START DATA SHOWN

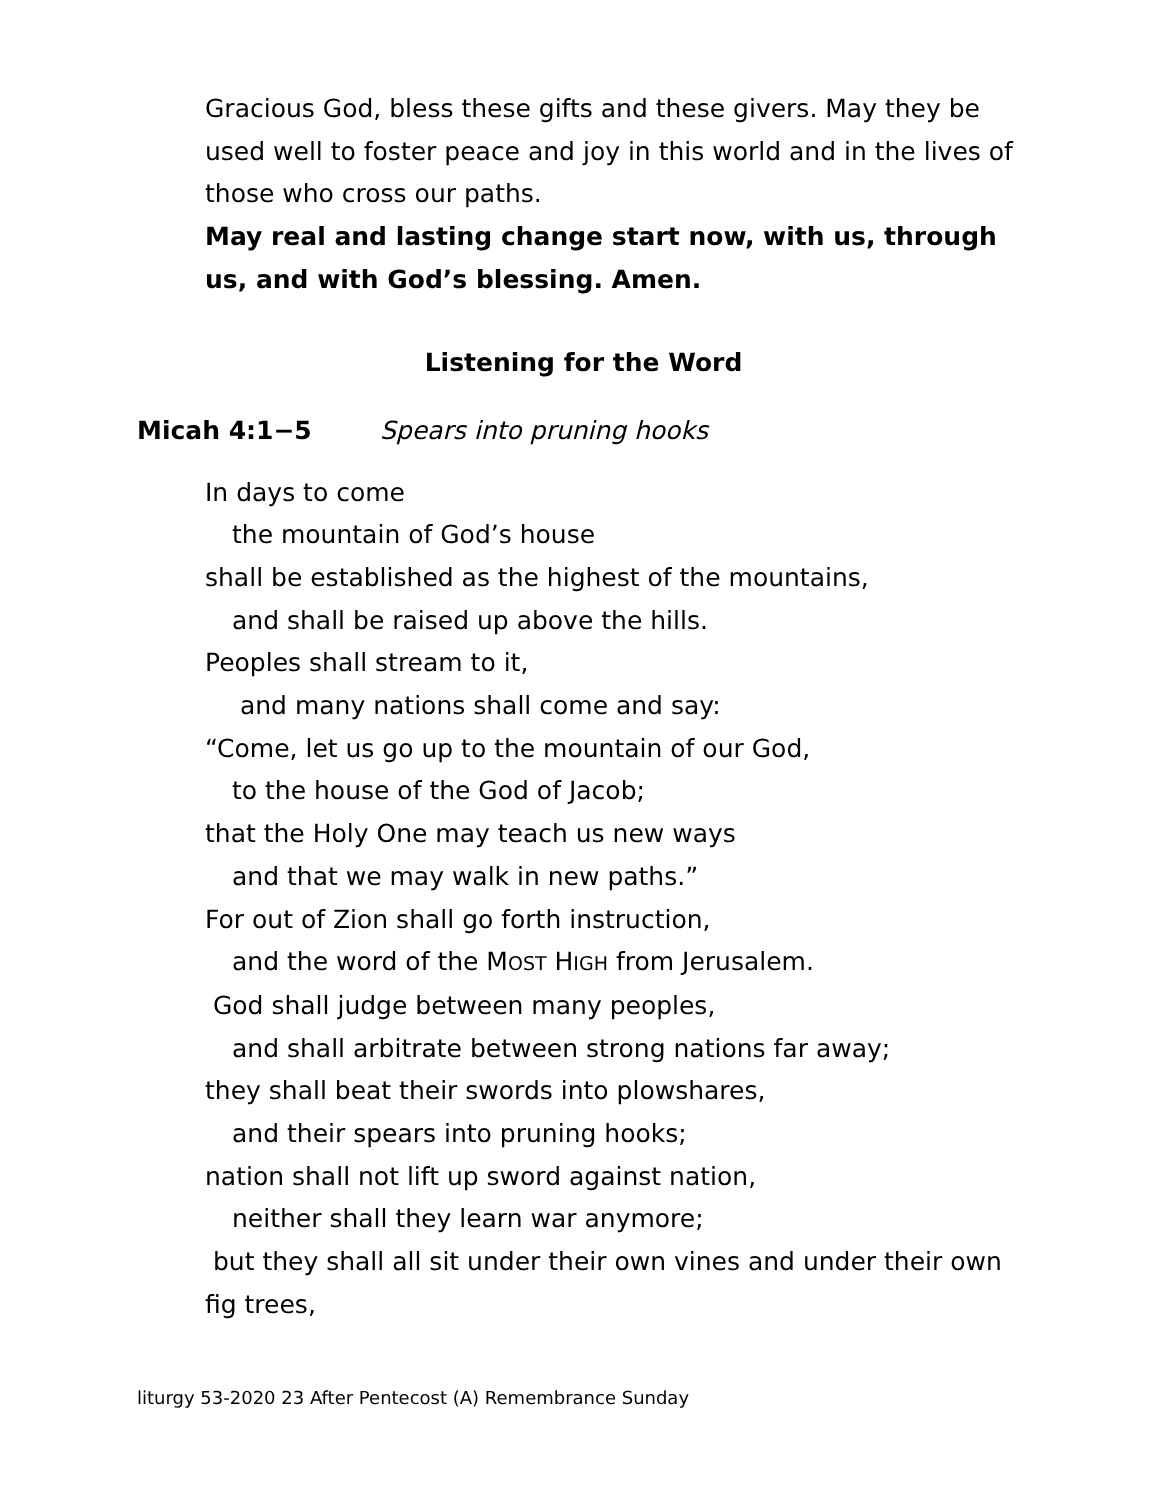Gracious God, bless these gifts and these givers. May they be used well to foster peace and joy in this world and in the lives of those who cross our paths.
May real and lasting change start now, with us, through us, and with God’s blessing. Amen.
Listening for the Word
Micah 4:1−5 Spears into pruning hooks
In days to come
the mountain of God’s house
shall be established as the highest of the mountains,
and shall be raised up above the hills.
Peoples shall stream to it,
and many nations shall come and say:
“Come, let us go up to the mountain of our God,
to the house of the God of Jacob;
that the Holy One may teach us new ways
and that we may walk in new paths.”
For out of Zion shall go forth instruction,
and the word of the MOST HIGH from Jerusalem.
God shall judge between many peoples,
and shall arbitrate between strong nations far away;
they shall beat their swords into plowshares,
and their spears into pruning hooks;
nation shall not lift up sword against nation,
neither shall they learn war anymore;
but they shall all sit under their own vines and under their own fig trees,
liturgy 53-2020 23 After Pentecost (A) Remembrance Sunday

END DATA SHOWN

■ ASSIGNMENT
Without the pictures, write out every line above exactly as it appears.

■ RESULT FOR THIS TASK
Gracious God, bless these gifts and these givers. May they be used well to foster peace and joy in this world and in the lives of those who cross our paths.
May real and lasting change start now, with us, through us, and with God’s blessing. Amen.
Listening for the Word
Micah 4:1−5 Spears into pruning hooks
In days to come
the mountain of God’s house
shall be established as the highest of the mountains,
and shall be raised up above the hills.
Peoples shall stream to it,
and many nations shall come and say:
“Come, let us go up to the mountain of our God,
to the house of the God of Jacob;
that the Holy One may teach us new ways
and that we may walk in new paths.”
For out of Zion shall go forth instruction,
and the word of the MOST HIGH from Jerusalem.
God shall judge between many peoples,
and shall arbitrate between strong nations far away;
they shall beat their swords into plowshares,
and their spears into pruning hooks;
nation shall not lift up sword against nation,
neither shall they learn war anymore;
but they shall all sit under their own vines and under their own fig trees,
liturgy 53-2020 23 After Pentecost (A) Remembrance Sunday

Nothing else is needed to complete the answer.